When I was a Resident Assistant I primarily worked with First-Year Students. It was such a great experience! You could really see the students develop from high school students into (mostly) independent adults. I didn't know much about theory back then, but it was clear that their behavior and attitudes changed throughout the two semesters of living in the First-Year Residence Hall Program. Now that I look back, it was a great program and some-what ground breaking. I participated in a professional-level committee for piloting a campus-wide first-year residential experience. We utilized programs from around the country and it was great to see work at that level while I was still a student.
There was a blog post this morning about first-year programming and the needs of first year students. All of what she states is true, the transition from high school to college can be difficult and overwhelming. First-year programming generally tries to alleviate a lot of the stress and provides a safe, comfortable community in which to learn and grow. It is a great idea.
My friend Stephen, who was involved in student leadership, Greek life, and student housing while we were both undergrads, was working with Sophomore Programming. I read a posted opportunity about a position leading Sophomore Programming, and it brought back the conversations Stephen and I had when we were working with the two populations.

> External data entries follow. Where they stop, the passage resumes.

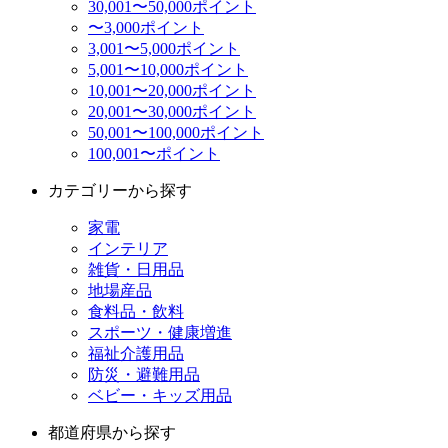
30,001〜50,000ポイント
〜3,000ポイント
3,001〜5,000ポイント
5,001〜10,000ポイント
10,001〜20,000ポイント
20,001〜30,000ポイント
50,001〜100,000ポイント
100,001〜ポイント
カテゴリーから探す
家電
インテリア
雑貨・日用品
地場産品
食料品・飲料
スポーツ・健康増進
福祉介護用品
防災・避難用品
ベビー・キッズ用品
都道府県から探す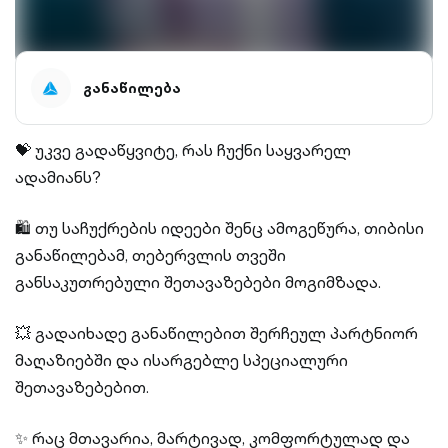
განაწილება
💝 უკვე გადაწყვიტე, რას ჩუქნი საყვარელ
ადამიანს?
🛍️ თუ საჩუქრების იდეები შენც ამოგეწურა, თიბისი
განაწილებამ, თებერვლის თვეში
განსაკუთრებული შეთავაზებები მოგიმზადა.
💥 გადაიხადე განაწილებით შერჩეულ პარტნიორ
მაღაზიებში და ისარგებლე სპეციალური
შეთავაზებებით.
✨ რაც მთავარია, მარტივად, კომფორტულად და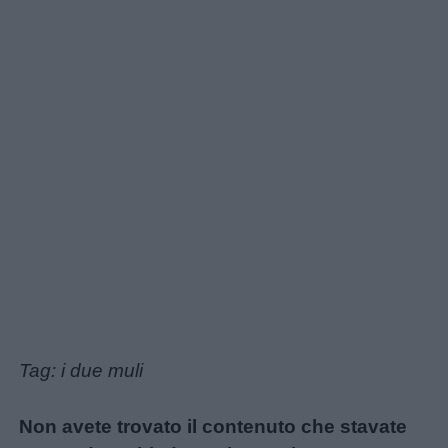
Tag: i due muli
Non avete trovato il contenuto che stavate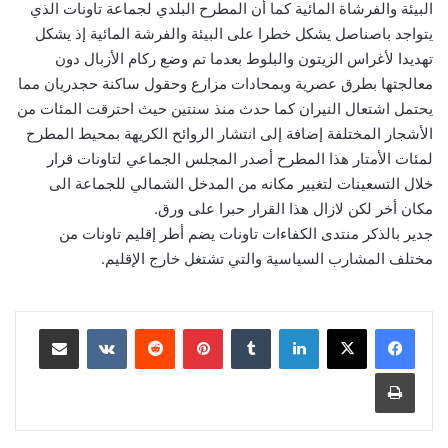
البيئة والفرشاة المائية كما أن المطرح البلدي لجماعة تاونات الذي
يتواجد باصناصل يشكل خطرا على البيئة والفرشة المائية إذ يشكل
تهديدا لأغراس الزيتون والبلوط بعدما تم وضع ركام الأزبال دون
معالجتها بطرق عصرية وبمحادات مزارع وحقول ساكنة حجدريان مما
يحتمل اشتعال النيران كما حدث منذ سنتين حيث احترقت المئات من
الأشجار المختلفة إضافة إلى انتشار الروائح الكريهة بمحيط المطرح
لمئات الأمتار هذا المطرح أصدر المجلس الجماعي لتاونات قرار
خلال التسعينات لتغيير مكانه من المدخل الشمالي للجماعة الى
مكان أخر لكن لازال هذا القرار حبرا على ورق.
جدير بالذكر منتدى الكفاءات تاونات يضم أطر إقليم تاونات من
مختلف المشارب السياسية والتي تشتغل خارج الإقليم.
لينكدإن
بينتيريست
مشاركة عبر البريد
طباعة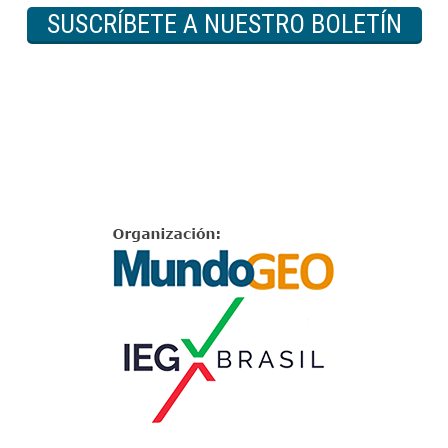
SUSCRÍBETE A NUESTRO BOLETÍN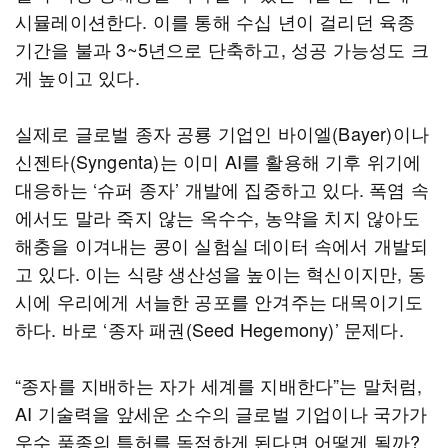
시뮬레이션한다. 이를 통해 수십 년이 걸리던 육종
기간을 불과 3~5년으로 단축하고, 성공 가능성도 크
게 높이고 있다.
실제로 글로벌 종자 공룡 기업인 바이엘(Bayer)이나
신젠타(Syngenta)는 이미 AI를 활용해 기후 위기에
대응하는 ‘슈퍼 종자’ 개발에 집중하고 있다. 폭염 속
에서도 말라 죽지 않는 옥수수, 농약을 치지 않아도
해충을 이겨내는 콩이 실험실 데이터 속에서 개발되
고 있다. 이는 식량 생산성을 높이는 혁신이지만, 동
시에 우리에게 서늘한 공포를 안겨주는 대목이기도
하다. 바로 ‘종자 패권(Seed Hegemony)’ 문제다.
“종자를 지배하는 자가 세계를 지배한다”는 말처럼,
AI 기술력을 앞세운 소수의 글로벌 기업이나 국가가
우수 품종의 특허를 독점하게 된다면 어떻게 될까?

We talked about the need for a second year of programming, and what it meant for the following years involved. Should there be a third-year program? What about a fourth/final year? What about non-traditional, part-time students, do they not have a community in which to feel comfortable? And what about non-traditional first-year students, are we assuming they have the skills that traditional students do not? It poses a lot of questions that don't always seem to be realized (or answered), beyond the said need for first-year programs.